* [What is needed]
Show each line of the records below where the word "down" occurs.

━━━━━ Excerpted records ━━━━━

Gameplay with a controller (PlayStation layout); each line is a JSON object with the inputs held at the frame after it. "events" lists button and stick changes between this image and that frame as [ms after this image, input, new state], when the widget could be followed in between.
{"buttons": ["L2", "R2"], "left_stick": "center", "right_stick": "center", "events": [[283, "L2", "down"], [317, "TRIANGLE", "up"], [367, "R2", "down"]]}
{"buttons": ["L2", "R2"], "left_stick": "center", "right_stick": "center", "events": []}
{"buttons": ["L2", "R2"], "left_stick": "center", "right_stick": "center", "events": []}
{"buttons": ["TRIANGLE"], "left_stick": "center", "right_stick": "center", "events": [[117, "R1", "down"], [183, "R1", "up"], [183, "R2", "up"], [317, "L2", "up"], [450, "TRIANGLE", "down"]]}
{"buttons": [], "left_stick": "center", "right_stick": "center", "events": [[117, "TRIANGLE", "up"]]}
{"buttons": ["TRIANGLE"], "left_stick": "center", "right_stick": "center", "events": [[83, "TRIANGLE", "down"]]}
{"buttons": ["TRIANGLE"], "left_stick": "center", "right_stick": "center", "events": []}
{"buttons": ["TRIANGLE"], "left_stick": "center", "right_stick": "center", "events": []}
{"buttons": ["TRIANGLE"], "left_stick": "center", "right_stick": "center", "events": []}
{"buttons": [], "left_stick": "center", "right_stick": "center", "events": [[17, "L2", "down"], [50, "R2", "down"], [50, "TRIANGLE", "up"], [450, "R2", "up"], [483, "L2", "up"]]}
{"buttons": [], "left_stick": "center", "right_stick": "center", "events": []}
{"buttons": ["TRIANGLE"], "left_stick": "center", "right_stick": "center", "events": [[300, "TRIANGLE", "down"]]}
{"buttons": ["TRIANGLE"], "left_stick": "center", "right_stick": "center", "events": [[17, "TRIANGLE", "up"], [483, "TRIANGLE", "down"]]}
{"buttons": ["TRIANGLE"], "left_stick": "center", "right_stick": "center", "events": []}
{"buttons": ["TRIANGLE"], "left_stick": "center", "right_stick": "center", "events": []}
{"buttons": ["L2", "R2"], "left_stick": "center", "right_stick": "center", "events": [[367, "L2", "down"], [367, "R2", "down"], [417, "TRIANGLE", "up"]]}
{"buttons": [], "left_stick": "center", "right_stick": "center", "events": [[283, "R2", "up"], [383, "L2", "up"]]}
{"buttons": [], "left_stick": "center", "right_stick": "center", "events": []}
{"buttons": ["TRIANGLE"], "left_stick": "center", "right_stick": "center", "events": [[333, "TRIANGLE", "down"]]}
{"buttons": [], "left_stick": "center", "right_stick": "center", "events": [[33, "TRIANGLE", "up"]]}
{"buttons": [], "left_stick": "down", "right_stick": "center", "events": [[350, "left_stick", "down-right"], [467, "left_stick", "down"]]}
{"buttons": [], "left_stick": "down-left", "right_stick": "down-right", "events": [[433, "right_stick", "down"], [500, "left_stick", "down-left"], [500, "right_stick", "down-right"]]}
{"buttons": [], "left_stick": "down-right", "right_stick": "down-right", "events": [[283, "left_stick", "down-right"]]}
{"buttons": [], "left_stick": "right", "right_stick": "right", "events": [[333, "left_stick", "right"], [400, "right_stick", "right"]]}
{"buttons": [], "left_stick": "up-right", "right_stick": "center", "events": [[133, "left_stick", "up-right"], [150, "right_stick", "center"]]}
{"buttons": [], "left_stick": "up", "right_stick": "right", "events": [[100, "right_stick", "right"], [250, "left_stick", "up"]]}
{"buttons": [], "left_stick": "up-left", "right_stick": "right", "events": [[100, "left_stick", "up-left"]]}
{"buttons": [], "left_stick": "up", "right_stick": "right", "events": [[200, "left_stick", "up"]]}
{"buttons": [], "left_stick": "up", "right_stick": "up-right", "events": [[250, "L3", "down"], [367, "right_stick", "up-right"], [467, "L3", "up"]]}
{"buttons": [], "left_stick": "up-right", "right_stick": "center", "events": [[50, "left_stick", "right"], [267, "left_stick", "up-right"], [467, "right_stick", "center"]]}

━━━━━

* [Exercise result]
{"buttons": ["L2", "R2"], "left_stick": "center", "right_stick": "center", "events": [[283, "L2", "down"], [317, "TRIANGLE", "up"], [367, "R2", "down"]]}
{"buttons": ["TRIANGLE"], "left_stick": "center", "right_stick": "center", "events": [[117, "R1", "down"], [183, "R1", "up"], [183, "R2", "up"], [317, "L2", "up"], [450, "TRIANGLE", "down"]]}
{"buttons": ["TRIANGLE"], "left_stick": "center", "right_stick": "center", "events": [[83, "TRIANGLE", "down"]]}
{"buttons": [], "left_stick": "center", "right_stick": "center", "events": [[17, "L2", "down"], [50, "R2", "down"], [50, "TRIANGLE", "up"], [450, "R2", "up"], [483, "L2", "up"]]}
{"buttons": ["TRIANGLE"], "left_stick": "center", "right_stick": "center", "events": [[300, "TRIANGLE", "down"]]}
{"buttons": ["TRIANGLE"], "left_stick": "center", "right_stick": "center", "events": [[17, "TRIANGLE", "up"], [483, "TRIANGLE", "down"]]}
{"buttons": ["L2", "R2"], "left_stick": "center", "right_stick": "center", "events": [[367, "L2", "down"], [367, "R2", "down"], [417, "TRIANGLE", "up"]]}
{"buttons": ["TRIANGLE"], "left_stick": "center", "right_stick": "center", "events": [[333, "TRIANGLE", "down"]]}
{"buttons": [], "left_stick": "down", "right_stick": "center", "events": [[350, "left_stick", "down-right"], [467, "left_stick", "down"]]}
{"buttons": [], "left_stick": "down-left", "right_stick": "down-right", "events": [[433, "right_stick", "down"], [500, "left_stick", "down-left"], [500, "right_stick", "down-right"]]}
{"buttons": [], "left_stick": "down-right", "right_stick": "down-right", "events": [[283, "left_stick", "down-right"]]}
{"buttons": [], "left_stick": "up", "right_stick": "up-right", "events": [[250, "L3", "down"], [367, "right_stick", "up-right"], [467, "L3", "up"]]}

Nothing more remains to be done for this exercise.